Es lo que hemos tenido la excepcional ocasión de atestiguar con la importación (facilísima, práctica y económica, por demás) de la notable producción del Teatro Real de Madrid, firmada por el Maestro Emilio Sagi -heredero de zarzuelística alcurnia en la escena española-, y que se estrenara apenas tres años atrás, de la hermosa obra de Federico Romero y Gonzalo Fernández Shaw, con música de Federico Moreno Torroba: la célebre y entrañable Luisa Fernanda, la cual puede disfrutarse más perdurablemente en formato DVD, producido por el sello Opus Arte, con Plácido Domingo, Nancy Herrera, Mariola Cantarero, Josep Bros y la batuta de Jesús López Cobos.

Resalta como virtud destellante en esta producción algo que nuestros directores de escena debían valorar prioritariamente: la sencillez y la sobriedad. Al aparato escénico gigantesco, sobre cargado de pompa y de contenidos, este montaje opone un limpísimo minimalismo, asentado en inteligentes pero simples efectos de luz, tanto en el original como en esta versión dirigida por Javier Ulacia, y el tino –sin embargo, no totalmente adaptado, al menos en la función que presenciamos, la del jueves 10, al enorme espacio de la Sala Ríos Reyna-, por el iluminista Eduardo Bravo. La misma sobriedad con nítida elegancia caracteriza al vestuario de Pepa Oranguren, y lo que es mejor, a los movimientos de personajes y masas en escena, con los cuales se logra evitar el exceso melodramático, de peligrosa antigüedad, la deriva de los actores y cantantes, y la consecución de sugerentes efectos plásticos, como el de la evocación de los grabados de Goya en el inicio del Acto II, el cuadro del levantamiento popular.

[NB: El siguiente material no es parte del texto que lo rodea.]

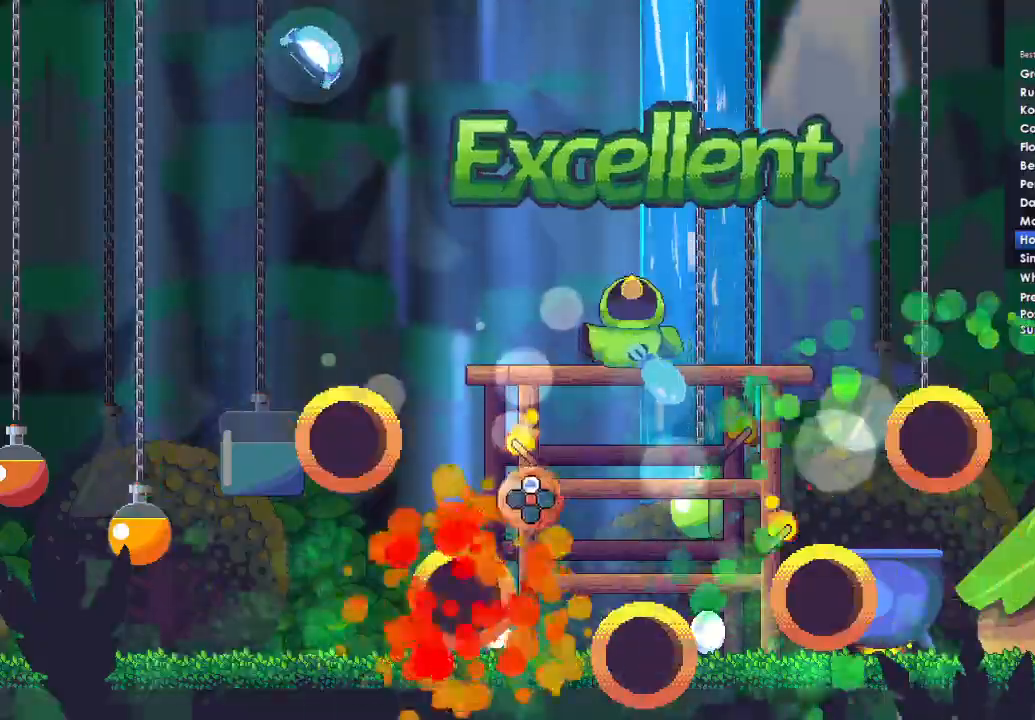
{"buttons": [], "left_stick": "center", "right_stick": "center", "events": [[200, "DPAD_UP", "down"], [300, "DPAD_UP", "up"]]}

Esta misma discreción se traslada al tratamiento dramático de la obra. Sagi y los integrantes originales de esta producción, entre ellos Plácido Domingo, declaran haberla concebido principalmente para la exportación, y con este propósito juzgaron conveniente podar del texto del libreto casi todas las menciones y alusiones a los elementos políticos e históricos del mismo (un contexto de levantamiento popular contra los excesos de un poder real, que representa la antimodernidad y lo antidemocrático), pero junto con ello minimizaron casi hasta la anulación a los personajes cómicos, especialmente el del revoltoso Aníbal, donde la vena costumbrista prospera jocosa y en cuyas tradicionales “morcillas” (aquí absolutamente erradicadas) la obra puede cobrar actualidad y sintonía con situaciones mucho más cercanas al oyente. Ese fue el motivo principal de la deplorable censura de que fue víctima la última producción local de Luisa Fernanda, en el Teatro Teresa Carreño, en el año 2004: las referencias al momento político venezolano de entonces que molestaron a la directiva del teatro, quienes habrán visto con beneplácito esta versión más aséptica y neutra.

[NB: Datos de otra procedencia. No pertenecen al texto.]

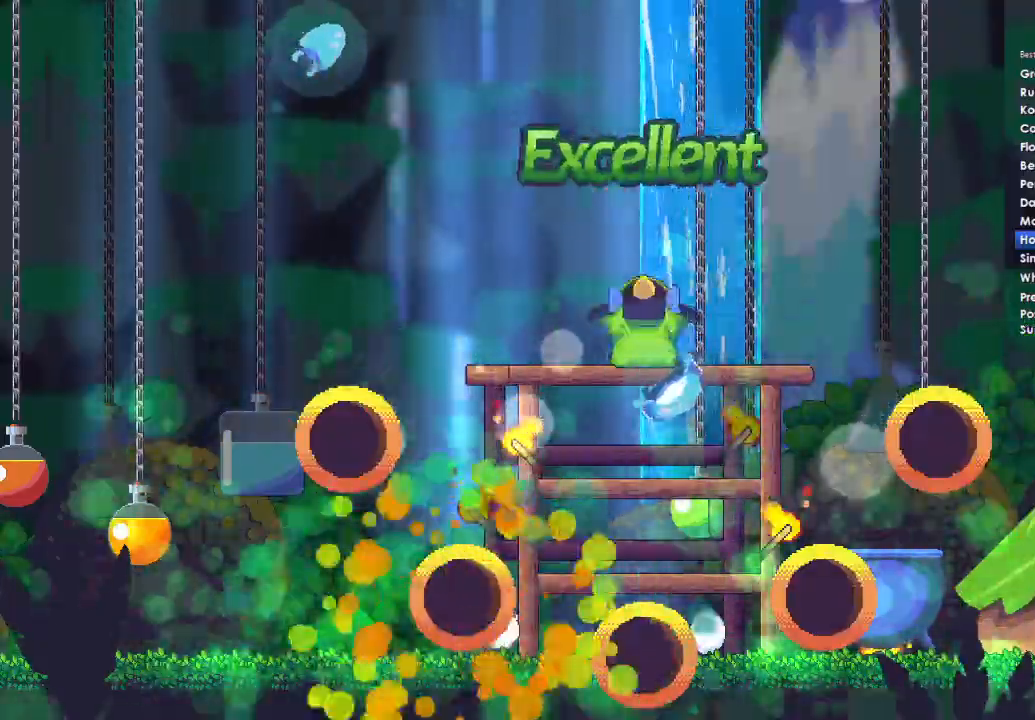
{"buttons": [], "left_stick": "center", "right_stick": "center", "events": []}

En el plano musical, la dirección del maestro Pablo Mielgo, sobre la Sinfónica de la Juventud Venezolana Simón Bolívar, bebe directo del trabajo del maestro Jesús López Cobos, en los hallazgos tímbricos y el celo por los pasajes brillantes de la partitura, ejecutada de manera excepcionalmente pulcra, sólo discuto su pulso poco impetuoso y la falta de complicidad acústica para los cantantes, no siempre dueños de un instrumento del volumen que requiere un teatro como el TTC, mucho más grande que el Real y la Zarzuela madrileños.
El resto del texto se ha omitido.